During these sessions each wears a safety pin, understanding the acronym PIN to stand for ''praise,'' ''interesting,'' and ''needs.'' First, praise the efforts, next find something interesting about the project, and only then add what it needs.

Novotny remembers when she first learned about creativity and reels off the situations in which it stood her in good stead, because personal problems as well as scientific problems yield to creativity.

When she was in third grade, test scores indicated she was a candidate for the school's enrichment center.

''It was the first time I had a good time in school. I learned easily when it was fun and when the teacher liked me,'' she said.

Novotny carried these vivid third-grade memories throughout her teacher training and while she studied for her master's degree, always avoiding dull classes, and when she worked with children, remembering to create an environment in which children liked to learn and were encouraged to try.

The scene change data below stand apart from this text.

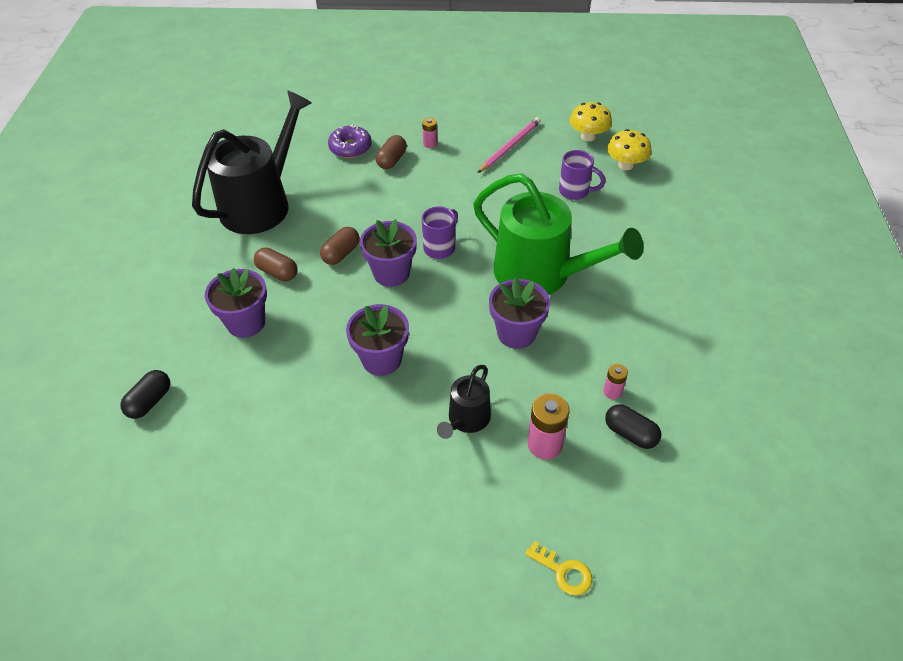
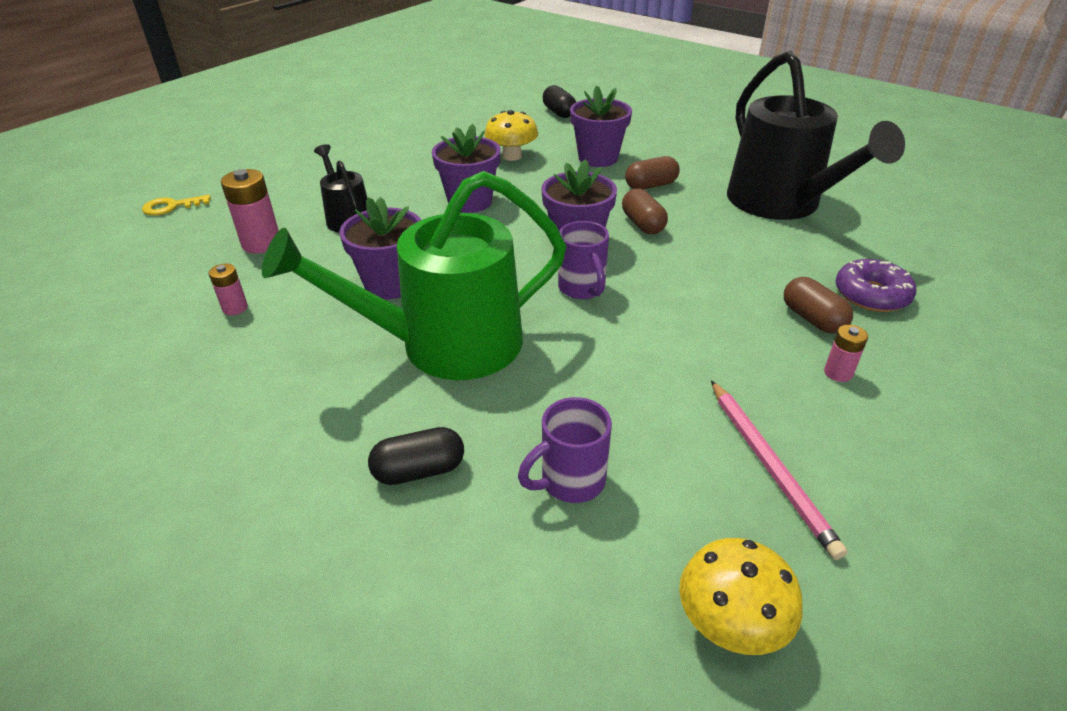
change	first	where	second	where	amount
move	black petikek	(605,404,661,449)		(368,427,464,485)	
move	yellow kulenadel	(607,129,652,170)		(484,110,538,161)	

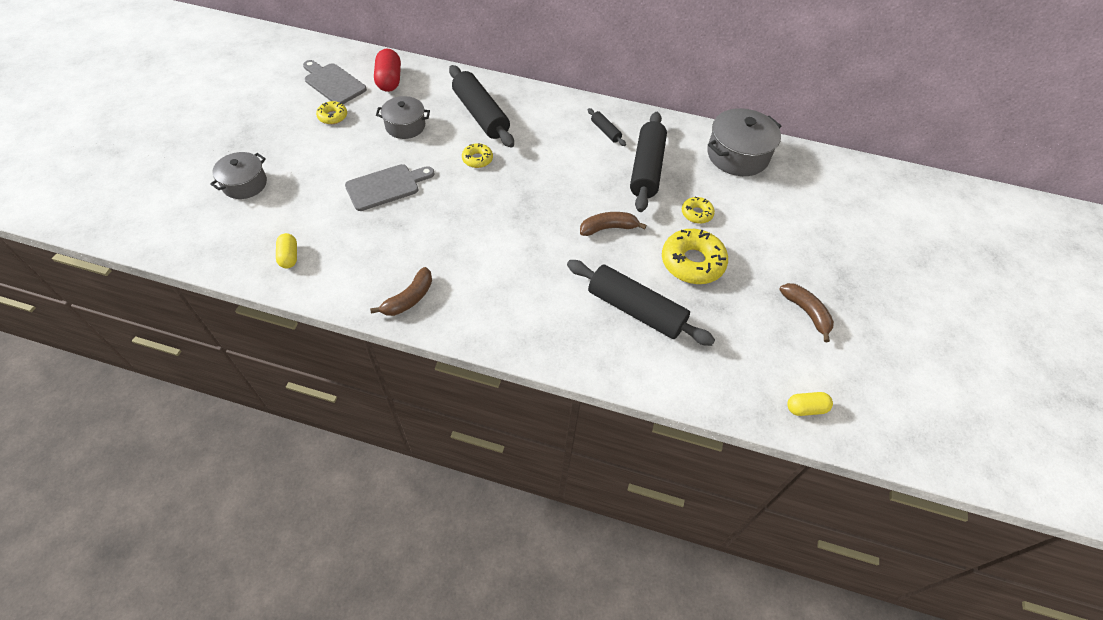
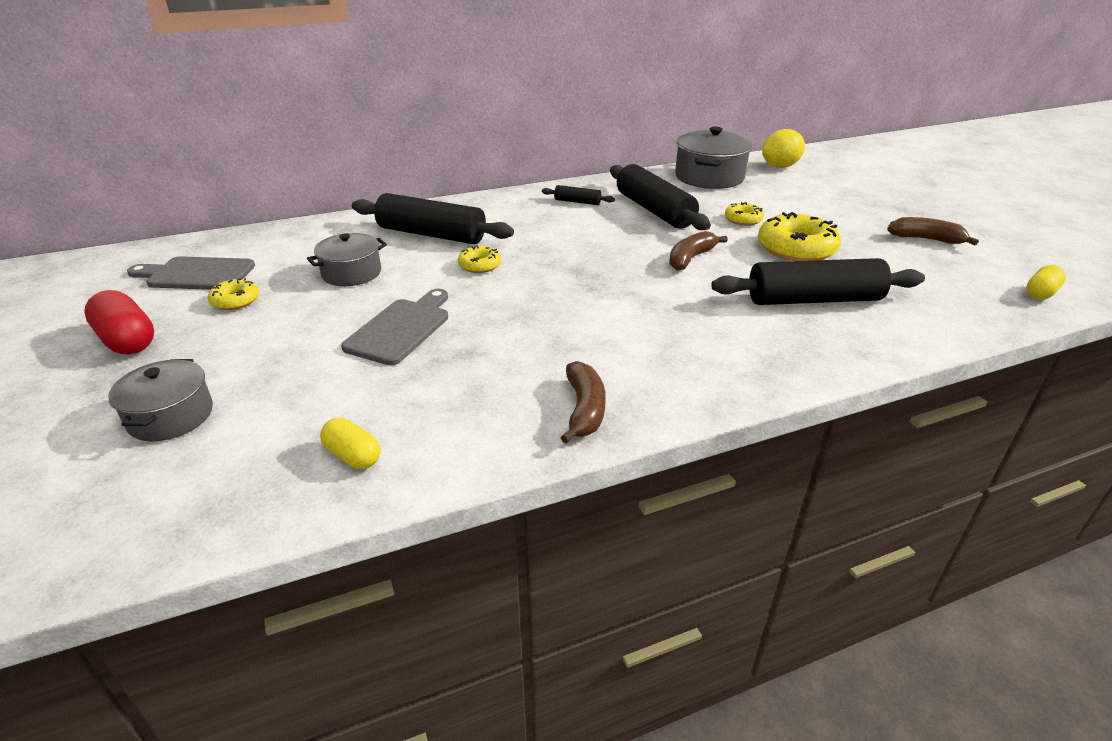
change	first	where	second	where	amount
move	red petikek	(374,49,401,92)		(84,290,154,354)	
insert			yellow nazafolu	(762,129,805,168)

Too much seriousness is the first way to kill a creativity class. So Novotny dresses in a dull, brown, oversize smock; a wierd, orange mop-head wig, crazy hat, and extended nose to become Ranatra Fusca.

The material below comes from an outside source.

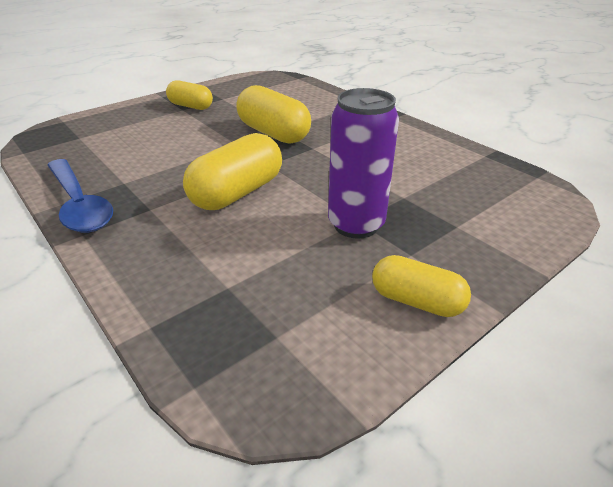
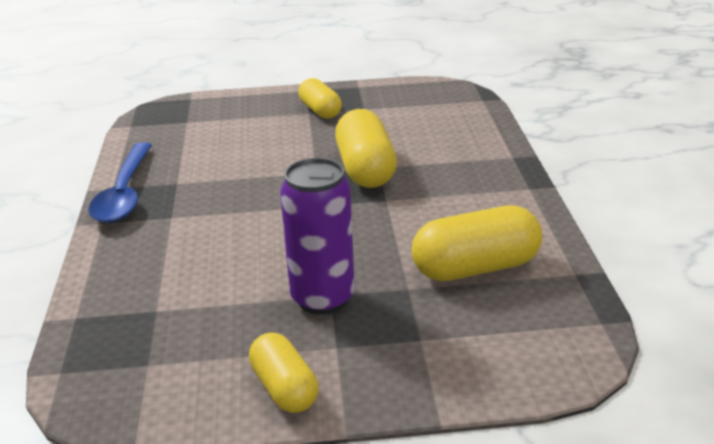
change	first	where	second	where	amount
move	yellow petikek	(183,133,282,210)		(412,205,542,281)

''She is my alter ego, sometimes rude, sometimes in a hurry, but always handing out problems to solve. She's everything you don't need, but students pay attention to her,'' she said.

Children often ask to wear parts of her outfit, which so far hasn't happened in the adult class.

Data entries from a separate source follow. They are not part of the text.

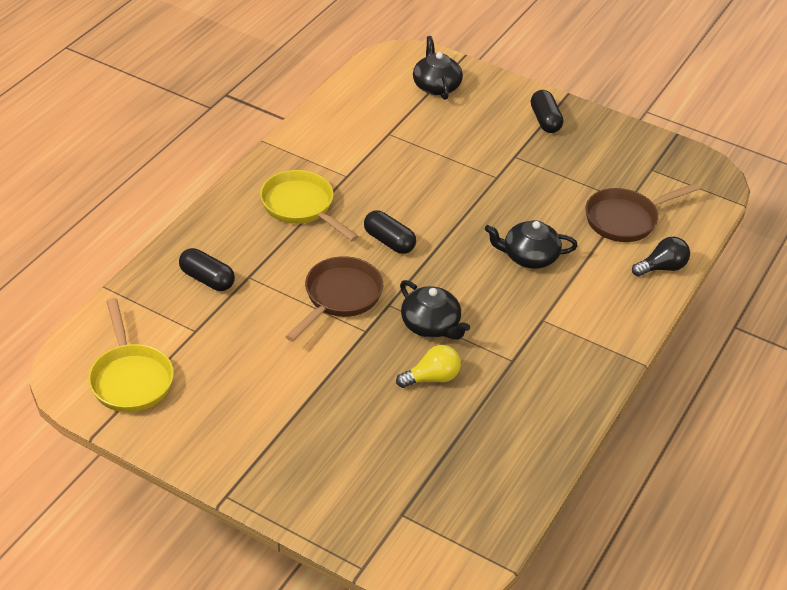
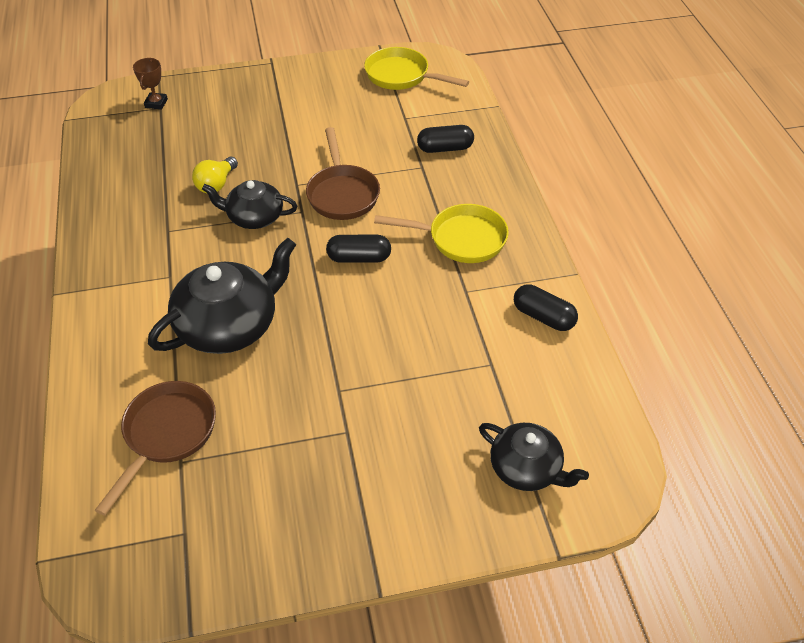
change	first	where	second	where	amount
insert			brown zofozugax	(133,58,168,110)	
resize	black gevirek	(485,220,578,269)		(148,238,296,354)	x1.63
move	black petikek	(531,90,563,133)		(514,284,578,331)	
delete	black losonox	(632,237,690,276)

Tallman regards creative problem solving as a pertinent part of his work.

''It is a different type of thinking than we are taught in engineering where we learned to follow a formula. This class should be a freshman level class in all engineering colleges,'' he said.

John Stoops, design engineer, is using the theories from the class to create a digital voltmeter with a protective circuit, to allow a person using the meter to make a mistake without destroying the instrument.

Chris Davis, Tektronix engineer who evaluates oscilloscope designs said, ''Always before I worked on the scientific level. Now I know a combination of the scientific and the creative produces results.''

Barbara Lee, Tektronix design engineer with the assignment to develop a more reasonable, smaller oscilloscope with more functions, said ideas from the class helped her. She could not be specific because details are a trade secret, and the product is not yet on the market.

''All I can say is, when I start a new project, I remind myself my thinking CAN be unlimited,'' she said.

''That's the purpose of the class,'' said Novotny, ''whether with children or adults, we want them to be fluent, flexible, original, elaborative thinkers.''

Those who attended the class said it helped personally as well as professionally.

''Among other things we learned we can influence people in a positive way instead of stifling them. This is important for a department manager,'' said Tallman.

''Now when I interview engineers during a recruiting tour, I find out what each candidate knows about creative problem solving,'' said Stoops.

Perhaps Ms. Novotny put her finger on the greatest advantage.

''There's a certain fulfillment that comes from being creative. Creative people are happy, they generate options from which to make choices. Through choices they feel freer.'' she said.